Given a finite sample space $\Omega$, a discrete uniform distribution is one where each element $s$ in $\Omega$ is equally likely to occur meaning:

\[\left(\forall x\in \Omega\right) P(\{x\})=\frac{1}{|\Omega|}\]

This is a consequence of $P(\Omega)=1$. A further consequence of this is that the probability of any event $E$ is given by:

\[P(E)=\frac{|E|}{|\Omega|}\]

Increasing and Decreasing Sequences of Events

A sequence of events $(E_i)_{i=1}^\infty$ is increasing if:

\[\left(\forall i\in\mathbb Z^+\right) E_i\subseteq E_{i+1}\]

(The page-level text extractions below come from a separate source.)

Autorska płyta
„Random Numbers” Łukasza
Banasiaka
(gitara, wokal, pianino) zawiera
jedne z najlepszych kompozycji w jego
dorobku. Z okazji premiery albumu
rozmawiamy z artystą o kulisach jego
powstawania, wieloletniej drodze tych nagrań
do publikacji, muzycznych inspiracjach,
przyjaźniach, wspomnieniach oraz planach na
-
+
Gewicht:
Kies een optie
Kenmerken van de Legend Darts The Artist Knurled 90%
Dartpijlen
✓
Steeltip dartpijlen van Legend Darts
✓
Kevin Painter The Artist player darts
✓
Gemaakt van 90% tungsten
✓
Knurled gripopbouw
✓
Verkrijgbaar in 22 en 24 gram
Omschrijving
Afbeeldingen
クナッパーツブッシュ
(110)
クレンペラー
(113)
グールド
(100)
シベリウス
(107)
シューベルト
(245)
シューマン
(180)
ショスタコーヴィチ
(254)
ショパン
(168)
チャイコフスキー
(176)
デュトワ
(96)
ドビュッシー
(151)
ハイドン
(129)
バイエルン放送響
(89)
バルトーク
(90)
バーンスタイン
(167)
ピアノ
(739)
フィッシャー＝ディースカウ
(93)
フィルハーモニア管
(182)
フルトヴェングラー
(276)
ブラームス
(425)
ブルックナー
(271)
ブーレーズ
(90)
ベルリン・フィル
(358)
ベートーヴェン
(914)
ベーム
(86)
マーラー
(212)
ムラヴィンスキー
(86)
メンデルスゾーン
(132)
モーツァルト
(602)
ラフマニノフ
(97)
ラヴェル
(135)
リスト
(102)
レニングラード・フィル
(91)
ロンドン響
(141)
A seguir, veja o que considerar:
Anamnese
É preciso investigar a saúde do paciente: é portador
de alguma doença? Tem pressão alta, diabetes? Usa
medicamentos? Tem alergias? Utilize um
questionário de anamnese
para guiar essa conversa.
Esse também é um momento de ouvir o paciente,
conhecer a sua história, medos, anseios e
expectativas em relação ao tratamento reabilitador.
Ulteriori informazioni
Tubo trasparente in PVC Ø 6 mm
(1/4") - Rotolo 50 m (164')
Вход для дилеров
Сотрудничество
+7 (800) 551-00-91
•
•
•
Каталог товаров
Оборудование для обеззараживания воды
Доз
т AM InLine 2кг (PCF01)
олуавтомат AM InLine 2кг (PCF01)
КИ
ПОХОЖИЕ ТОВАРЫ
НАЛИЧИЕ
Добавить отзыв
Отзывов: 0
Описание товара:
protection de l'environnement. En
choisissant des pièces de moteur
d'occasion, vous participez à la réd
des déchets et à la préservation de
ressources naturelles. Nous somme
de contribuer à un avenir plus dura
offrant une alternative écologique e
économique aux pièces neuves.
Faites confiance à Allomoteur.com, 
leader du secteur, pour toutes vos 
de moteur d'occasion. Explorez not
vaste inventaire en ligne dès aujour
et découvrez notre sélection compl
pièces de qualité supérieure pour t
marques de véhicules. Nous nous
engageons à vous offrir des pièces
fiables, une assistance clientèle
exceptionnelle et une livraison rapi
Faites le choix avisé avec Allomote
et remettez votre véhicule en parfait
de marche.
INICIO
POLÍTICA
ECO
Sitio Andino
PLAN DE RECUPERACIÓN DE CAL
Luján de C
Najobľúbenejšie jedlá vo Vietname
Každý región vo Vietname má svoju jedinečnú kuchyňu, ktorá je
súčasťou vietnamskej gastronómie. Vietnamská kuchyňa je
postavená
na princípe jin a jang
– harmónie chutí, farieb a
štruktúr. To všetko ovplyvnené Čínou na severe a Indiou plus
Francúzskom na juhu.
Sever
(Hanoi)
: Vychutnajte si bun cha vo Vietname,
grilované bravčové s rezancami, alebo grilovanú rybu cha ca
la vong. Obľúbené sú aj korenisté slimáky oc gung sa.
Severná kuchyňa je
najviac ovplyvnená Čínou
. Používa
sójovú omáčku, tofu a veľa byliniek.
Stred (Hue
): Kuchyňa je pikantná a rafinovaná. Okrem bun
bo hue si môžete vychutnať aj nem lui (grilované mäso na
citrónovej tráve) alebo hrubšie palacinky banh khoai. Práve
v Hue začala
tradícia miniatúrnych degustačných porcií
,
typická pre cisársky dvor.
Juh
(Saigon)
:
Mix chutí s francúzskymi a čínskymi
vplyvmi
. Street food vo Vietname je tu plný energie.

and, likewise, decreasing if:

\[\left(\forall i\in\mathbb Z^+\right) E_i\supseteq E_{i+1}\]

For any such sequence, the following statement about the probability of its limit holds true:

\[\lim_{i\to\infty}P(E_i)=P\left(\lim_{i\to\infty}E_i\right)\]

Interpretations of Probability

In the real world, probability can be interpreted in one of two ways:

  1. The proportion, or frequency, that a particular event will occur when an experiment is continually (in fact infinitely) repeated.
  2. The measure of belief an individual may have about the truth of a statement.

That said, as long as the given interpretation obeys the axioms we set out earlier, the calculus of probabilities is just as valid in either case.